Comprehensive 454 pyrosequencing of mantle tissue from the Antarctic clam ( Laternula elliptica) has produced a transcriptome of 18,290 contigs. In spite of a low level of putative gene identifications (17%, produced via database sequence similarity searching), it was possible to identify a considerable number of transcripts putatively related to shell deposition (e.g. tyrosinase and SPARC). This was via similarity to annotated sequences from other molluscs in the databases or to genes known to be involved in skeletal formation in vertebrates. In particular, 2 putative members of family 2 GPCRs were identified which share the highest sequence similarity to the metazoan parathyroid hormone (PTH) and calcitonin/calcitonin Gene-related peptide (CLR/CGRPR) receptors. In vertebrates these genes are important mediators of the action of the calcitropic factors, calcitonin (CT) and parathyroid hormone (PTH). This dataset, whilst being the first 454 sequence to be generated from an Antarctic invertebrate, also provides a significant resource for comparative studies into protein cold adaptation and the processes of shell deposition, in particular the reaction of the shell secretome to environmental stress in the form of climate change effects. Both avenues will be explored in the future within our laboratory, both in Laternula and economically important model temperate mollusc species, such as Crassostrea gigas and Mytilus galloprovincialis.

Methods

Animal sampling

All animals used in experimental work were collected at Rothera Research Station, Adelaide Island, Antarctic Peninsula (67° 4' 07" S, 68° 07' 30" W) by SCUBA divers during the austral summer at depths of 10-15 m. The animals were immediately returned to the laboratory where they were maintained in a through-flow aquarium with a temperature of 0.6 ± 0.3°C, under a simulated natural light:dark cycle. All animals were mature adults, with a range of shell sizes between 50.1-83.5 mm. As shell length is related to animal age: surface aging estimates using growth rings produced an mean age of 8.3 years (SE mean 0.207) with a range from 6-14 years and a median of 8 years (S. Morley pers comm). Mantle tissue was dissected from the animals and cross sections comprising all 3 folds and the periostracum were immediately flash frozen in liquid nitrogen for later RNA extraction.

--- DATASET EXTRACT ---
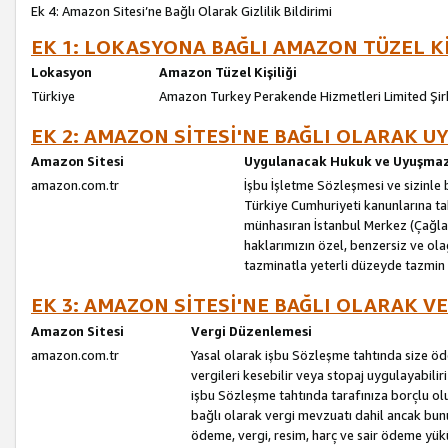
Ek 4: Amazon Sitesi’ne Bağlı Olarak Gizlilik Bildirimi
EK 1: LOKASYONA BAĞLI AMAZON TÜZEL Kİ
Lokasyon
Amazon Tüzel Kişiliği
Türkiye
Amazon Turkey Perakende Hizmetleri Limited Şir
EK 2: AMAZON SİTESİ'NE BAĞLI OLARAK 
Amazon Sitesi
Uygulanacak Hukuk ve Uyuşmazl
amazon.com.tr
İşbu İşletme Sözleşmesi ve sizinle b
Türkiye Cumhuriyeti kanunlarına ta
münhasıran İstanbul Merkez (Çağlaya
haklarımızın özel, benzersiz ve ol
tazminatla yeterli düzeyde tazmin
EK 3: AMAZON SİTESİ'NE BAĞLI OLARAK V
Amazon Sitesi
Vergi Düzenlemesi
amazon.com.tr
Yasal olarak işbu Sözleşme tahtında size ö
vergileri kesebilir veya stopaj uygulayabilir
işbu Sözleşme tahtında tarafınıza borçlu ol
bağlı olarak vergi mevzuatı dahil ancak bu
ödeme, vergi, resim, harç ve sair ödeme yü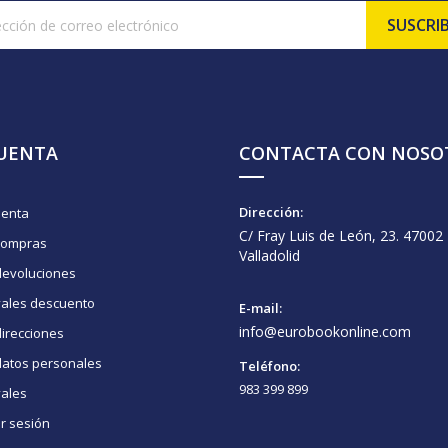
CUENTA
CONTACTA CON NOSO
Dirección:
uenta
C/ Fray Luis de León, 23. 47002
compras
Valladolid
devoluciones
vales descuento
E-mail:
info@eurobookonline.com
irecciones
datos personales
Teléfono:
983 399 899
vales
ar sesión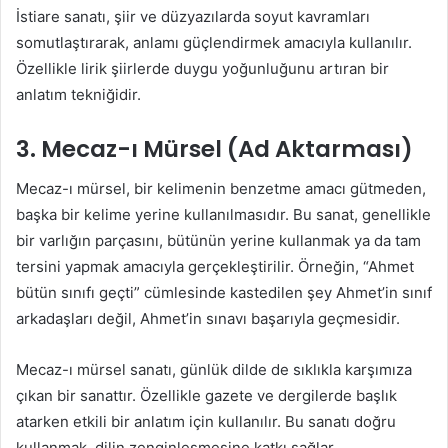
İstiare sanatı, şiir ve düzyazılarda soyut kavramları
somutlaştırarak, anlamı güçlendirmek amacıyla kullanılır.
Özellikle lirik şiirlerde duygu yoğunluğunu artıran bir
anlatım tekniğidir.
3.
Mecaz-ı Mürsel (Ad Aktarması)
Mecaz-ı mürsel, bir kelimenin benzetme amacı gütmeden,
başka bir kelime yerine kullanılmasıdır. Bu sanat, genellikle
bir varlığın parçasını, bütünün yerine kullanmak ya da tam
tersini yapmak amacıyla gerçekleştirilir. Örneğin, “Ahmet
bütün sınıfı geçti” cümlesinde kastedilen şey Ahmet’in sınıf
arkadaşları değil, Ahmet’in sınavı başarıyla geçmesidir.
Mecaz-ı mürsel sanatı, günlük dilde de sıklıkla karşımıza
çıkan bir sanattır. Özellikle gazete ve dergilerde başlık
atarken etkili bir anlatım için kullanılır. Bu sanatı doğru
kullanmak, dilin zenginleşmesine katkı sağlar.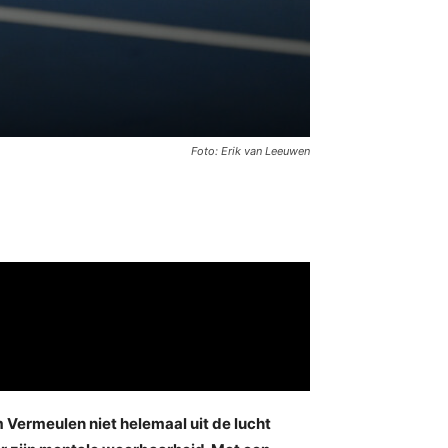
Foto: Erik van Leeuwen
 Vermeulen niet helemaal uit de lucht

--- WORK INSTRUCTION ---
Copy from the Antarctic clam text the part that opens with the words containing "All animals used" and closes with "later RNA extraction.".

--- THE COMPLETED TASK ---
All animals used in experimental work were collected at Rothera Research Station, Adelaide Island, Antarctic Peninsula (67° 4' 07" S, 68° 07' 30" W) by SCUBA divers during the austral summer at depths of 10-15 m. The animals were immediately returned to the laboratory where they were maintained in a through-flow aquarium with a temperature of 0.6 ± 0.3°C, under a simulated natural light:dark cycle. All animals were mature adults, with a range of shell sizes between 50.1-83.5 mm. As shell length is related to animal age: surface aging estimates using growth rings produced an mean age of 8.3 years (SE mean 0.207) with a range from 6-14 years and a median of 8 years (S. Morley pers comm). Mantle tissue was dissected from the animals and cross sections comprising all 3 folds and the periostracum were immediately flash frozen in liquid nitrogen for later RNA extraction.